Emergency calls for cardiac arrest and acute coronary syndrome in young people in Israel were significantly associated with the vaccine rollout, both first and second doses, spiking 25% higher than in earlier years, but not with COVID-19 prevalence, a study in the Nature journal Scientific Reports has found.
Using data from the Israel National Emergency Medical Services (EMS) from 2019 to 2021, the study looked at the volume of cardiac arrest and acute coronary syndrome EMS calls in the 16-39 year-old population. It found an increase of over 25% in both call types during January-May 2021, compared with 2019-2020, but no significant increase in calls correlating with COVID-19 infection rates.
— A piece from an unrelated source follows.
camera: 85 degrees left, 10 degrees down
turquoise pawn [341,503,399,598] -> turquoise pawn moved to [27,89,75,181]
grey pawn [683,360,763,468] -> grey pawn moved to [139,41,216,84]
The main finding of this study concerns with increases of over 25% in both the number of CA [cardiac arrest] calls and ACS [acute coronary syndrome] calls of people in the 16-39 age group during the COVID-19 vaccination rollout in Israel (January-May, 2021), compared with the same period of time in prior years (2019 and 2020). Moreover, there is a robust and statistically significant association between the weekly CA and ACS call counts, and the rates of first and second vaccine doses administered to this age group. At the same time there is no observed statistically significant association between COVID-19 infection rates and the CA and ACS call counts. This result is aligned with previous findings which show increases in overall CA incidence were not always associated with higher COVID-19 infections rates at a population level, as well as the stability of hospitalisation rates related to myocardial infarction throughout the initial COVID-19 wave compared to pre-pandemic baselines in Israel. These results also are mirrored by a report of increased emergency department visits with cardiovascular complaints during the vaccination rollout in Germany as well as increased EMS calls for cardiac incidents in Scotland.